My Lady Jane

She lifted her head, and looked around. Sniffed around, we should say, now that she had such an excellent nose.

First, she smelled the foul odor of sewage from the moat, and she immediately regretted her excellent nose. Then she tried to block out the stink and search for different notes in the air. Plants. Mold. Sweat.

There were two humans still here, she surmised after a moment of smelling and listening, both with their weapons drawn, ready to kill any animal they saw.

Ready to kill her.

Jane pressed her furry belly to the ground and considered her journey across the bridge. It was a narrow bridge, at least for a human. As a ferret, she had much more room. She just had to get past the men, squeeze through the closed portcullis, and find the correct tower.

Piece of cake. Right.

Behind her, toward the church where she’d left Gifford and Pet, a dog howled—and suddenly went silent. “I got one!” called a guard.

A fresh wave of adrenaline rolled over Jane.

(Okay, so we told you that anybody could die at any time, and you seem like you’re getting worried, but Pet’s fine. Jane had foreseen that the guards would spot the flash of her E?ian change, so she’d recruited Pet to draw away the guards. Which would, in turn, give Gifford time to hide elsewhere while he waited for her to open the gate. Pet was meant to lead the guards into an ambush with some Pack members on the other side of the field, but whether she would accomplish that—or the guards would give up the chase—remains to be seen. But trust us: we’re not the type of narrators who would kill a dog.)

The dog howling was Jane’s signal to go.

Jane scampered onto the wooden bridge and darted down it as fast as her tiny legs could carry her.

“Watch out!” Boots came thumping toward her. “A rat!”

I am not a rat, Jane thought, and dashed straight for the nearest guard. She jumped onto his leg, climbed up to the top of his high boots, and bit hard into the soft flesh behind his knee. Her claws dug into the leather of his boot. Can a rat do this? she thought smugly.

The guard howled and swatted her off, knocking Jane’s tiny body toward the edge of the bridge.

“Get that rat!”

Her anger fueled her. Jane jumped to all four feet, ignoring the shocks of pain from her tumble, and kept running, darting to and fro. The guards were after her, but she was quick enough that they could never quite catch her. Finally she swerved so that when they bent to scoop her up, they crashed into each other—and Jane was across the bridge, through a hole in the portcullis, and running into the Tower of London at full tilt.

The stone walls rose above her, huge and imposing.
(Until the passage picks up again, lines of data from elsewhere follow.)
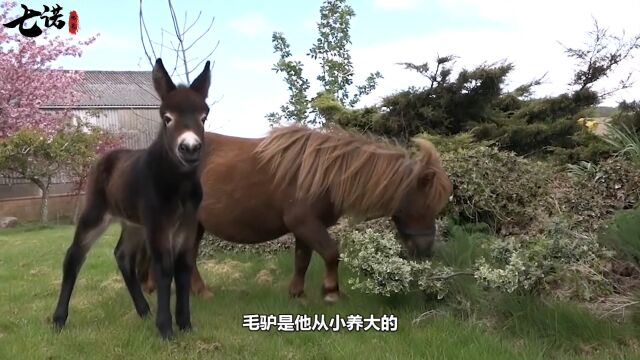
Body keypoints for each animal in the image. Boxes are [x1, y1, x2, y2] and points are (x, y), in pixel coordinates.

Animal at [141, 125, 450, 302]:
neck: (327, 173)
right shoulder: (305, 223)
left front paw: (297, 293)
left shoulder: (305, 228)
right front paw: (331, 292)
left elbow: (302, 260)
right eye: (425, 204)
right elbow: (331, 252)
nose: (425, 250)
Even more so as a ferret.

But, of course, Jane had spent the day memorizing maps of the Tower of London and figuring out how long it would take her to get from place to place in her E?ian form. So it was with reasonable certainty that she hastened across the green, squeezed beneath a door, scurried through a few halls, and finally faced an endless set of stairs that would take her to the top of the Constable Tower—the building in the Tower of London that they’d decided would make the best place for their little invasion.

The steps were each as tall as she was.

Speed was important.

But so was stealth.

But so was speed.

Edward was waiting.

She listened hard for anyone moving nearby, but there were no sounds here. Not yet. But the guards she’d evaded on the bridge would soon be after her.

Which meant she needed speed more than stealth right now.

Jane turned into a girl.

She was a naked girl, but there weren’t any options for clothing. As quickly as she could, she hurried up the stone stairs, her bare feet growing more and more chilled with every turn around the narrow stairwell. It was the right decision, because she reached the top more quickly as a human than she would have as a ferret.

The room with the biggest windows was at the top. Hurriedly, Jane grabbed a fire poker from next to the hearth and crossed to the south-facing window. The windows of the Tower were made of cloudy, ancient glass, and they didn’t open. She felt guilty, but she had no choice. She hit the glass with the poker using all her strength, over and over until it cracked and then shattered, leaving a large gaping hole that opened into the night sky.

That should do it.

Jane dropped the poker and scanned for anything useful. The room was crammed with wardrobes and cabinets and crates, which was part of the reason they’d chosen this particular part of the Tower of London.